Speaker Orientation Estimation Based on Hybridation of GCC-PHAT and HLBR

Carlos Segura (1), Alberto Abad (2), Javier Hernando (1), Climent Nadeu (1)

(1) Universitat Politècnica de Catalunya, Spain; (2) INESC-ID/IST, Portugal

This paper presents a novel approach to speaker orientation estimation in a SmartRoom environment equipped with multiple microphones. The ratio between the high and low band energies (HLBR) received at each microphone has been shown in our previous work to be a potentially approach to estimate the direction of the voice produced by a speaker.
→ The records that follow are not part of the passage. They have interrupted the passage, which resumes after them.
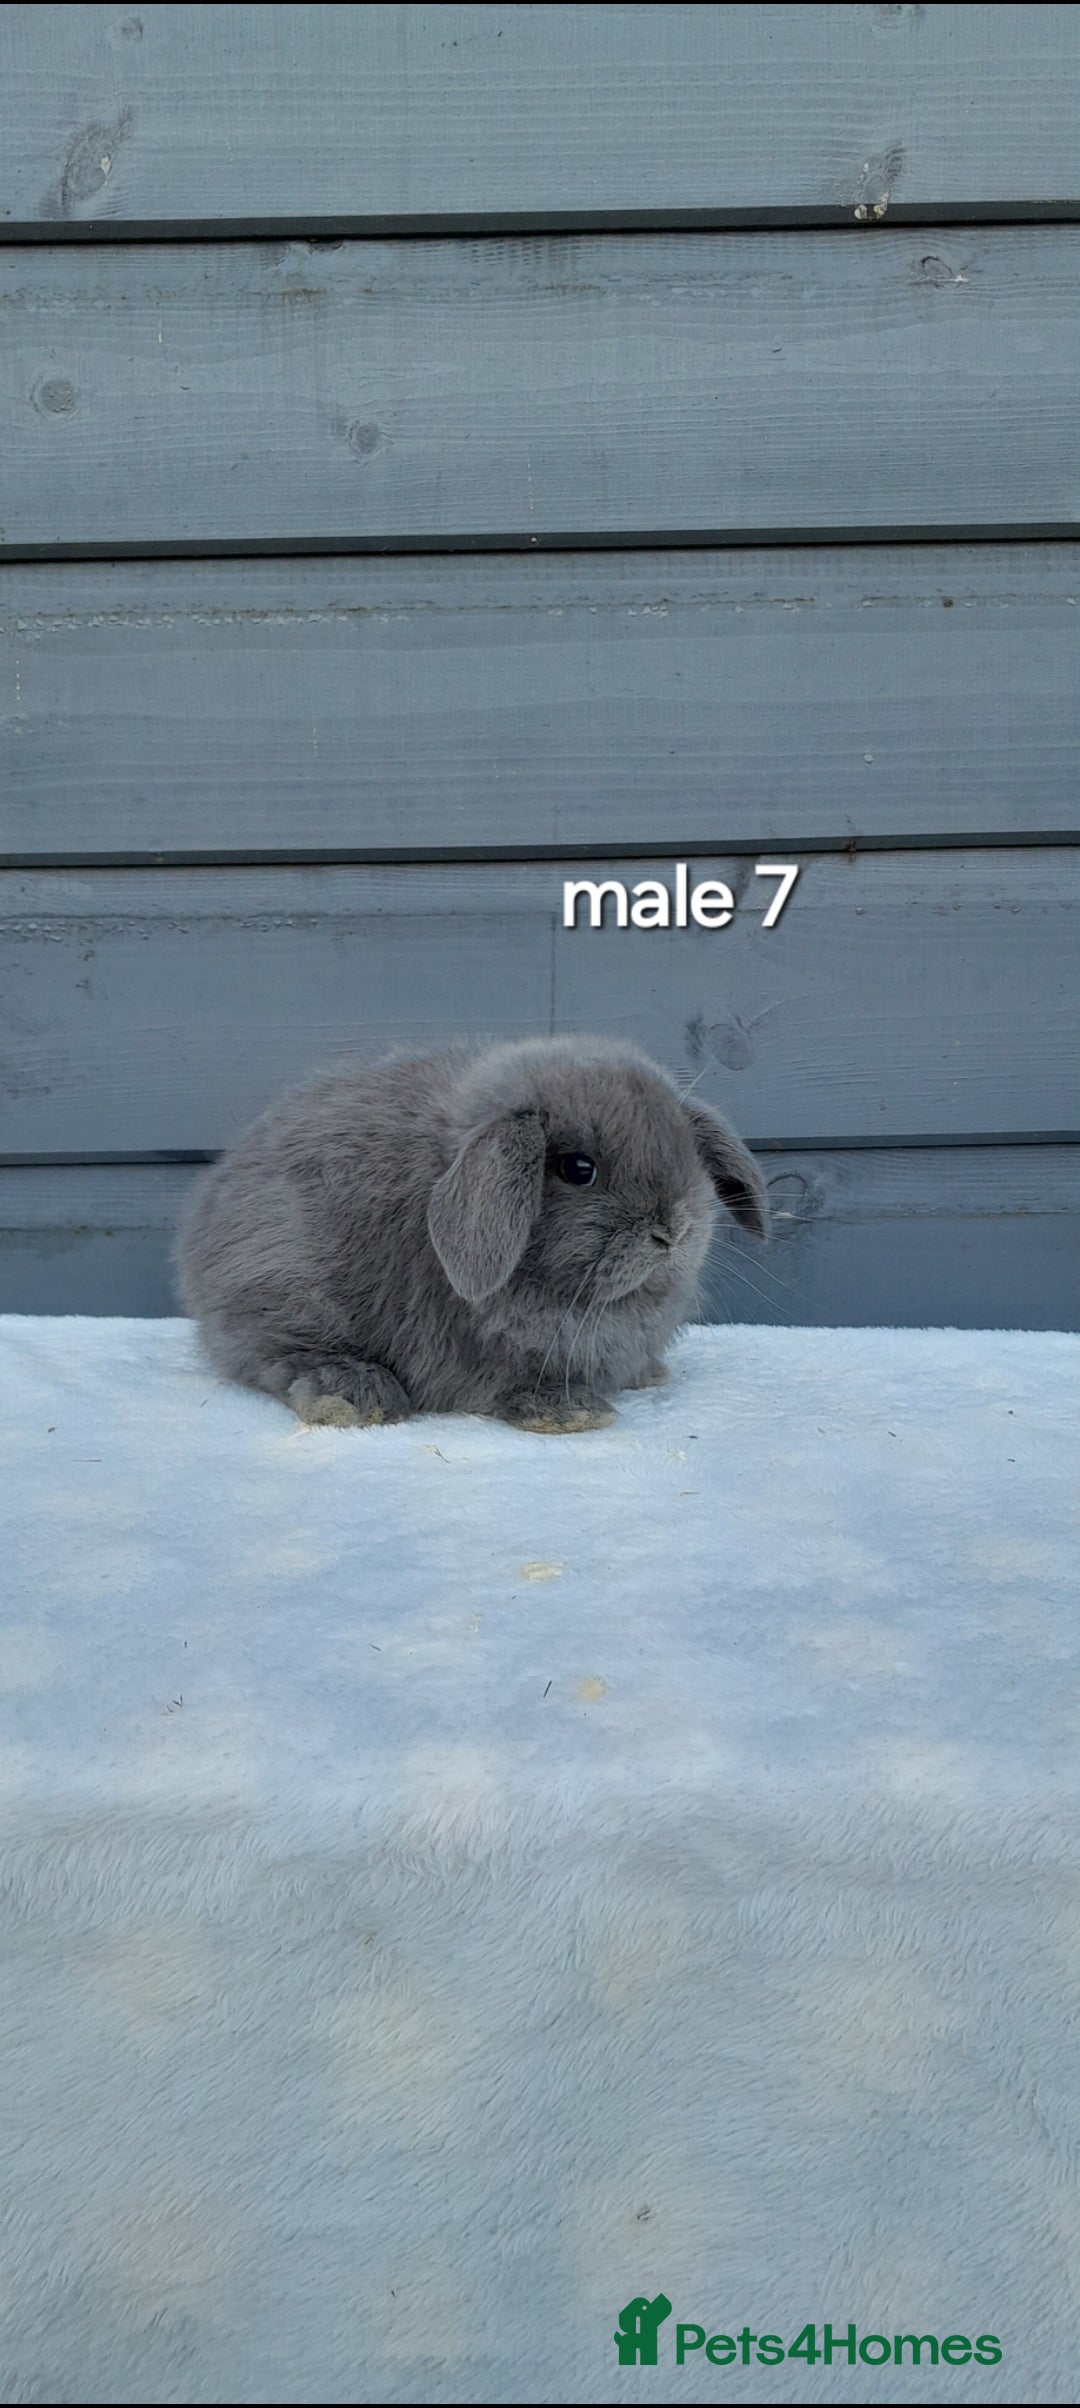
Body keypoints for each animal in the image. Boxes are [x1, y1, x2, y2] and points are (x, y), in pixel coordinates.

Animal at [175, 1035, 768, 1433]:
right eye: (579, 1169)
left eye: (686, 1153)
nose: (673, 1229)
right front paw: (572, 1412)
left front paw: (648, 1373)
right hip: (288, 1285)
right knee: (281, 1356)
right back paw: (354, 1394)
In this work, for each microphone pair, a smoothed CPS phase is obtained by a proper windowing of the main peak of the cross-correlation sequence estimated with the GCC-PHAT method, and a HLBR is computed from the processed CPS. The proposed method keeps the computational simplicity of the HLBR algorithm while adding the robustness offered by the GCC-PHAT technique. Experimental preliminary results were conducted over a database recorded purposely in the UPC Smart room, and over the CLEAR head pose database. The proposed method performs consistently better than other state-of-the-art techniques with both databases.

Bibliographic reference.  Segura, Carlos / Abad, Alberto / Hernando, Javier / Nadeu, Climent (2008): "Speaker orientation estimation based on hybridation of GCC-PHAT and HLBR", In INTERSPEECH-2008, 1325-1328.